What you should do
With pictures omitted, output the records below exactly as they appear.

Input for this task

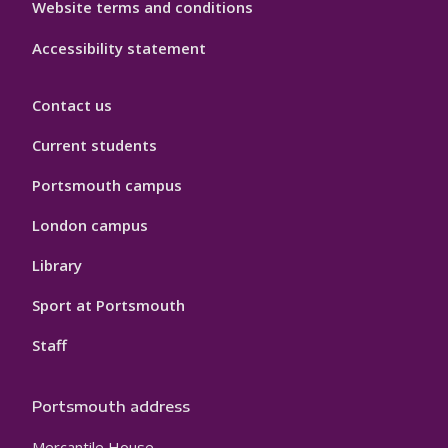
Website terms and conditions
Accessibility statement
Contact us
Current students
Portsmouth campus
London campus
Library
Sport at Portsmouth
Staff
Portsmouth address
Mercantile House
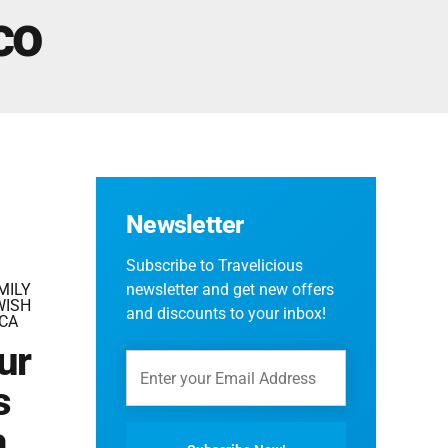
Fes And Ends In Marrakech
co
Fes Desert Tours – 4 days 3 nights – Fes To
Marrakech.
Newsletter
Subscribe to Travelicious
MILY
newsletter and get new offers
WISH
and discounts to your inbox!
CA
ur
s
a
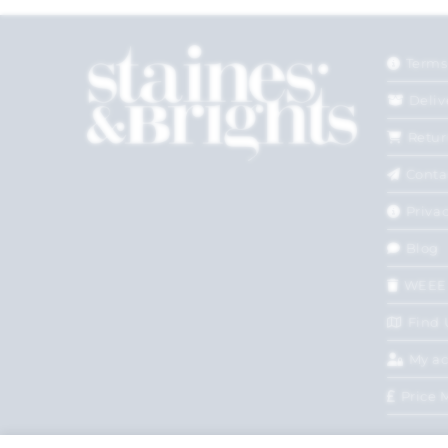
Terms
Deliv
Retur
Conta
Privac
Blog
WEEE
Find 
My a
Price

Answer to the problem
Website terms and conditions
Accessibility statement
Contact us
Current students
Portsmouth campus
London campus
Library
Sport at Portsmouth
Staff
Portsmouth address
Mercantile House
Fes And Ends In Marrakech
co
Fes Desert Tours – 4 days 3 nights – Fes To
Marrakech.
Newsletter
Subscribe to Travelicious
MILY
newsletter and get new offers
WISH
and discounts to your inbox!
CA
ur
s
a
Terms
Deliv
Retur
Conta
Privac
Blog
WEEE
Find 
My a
Price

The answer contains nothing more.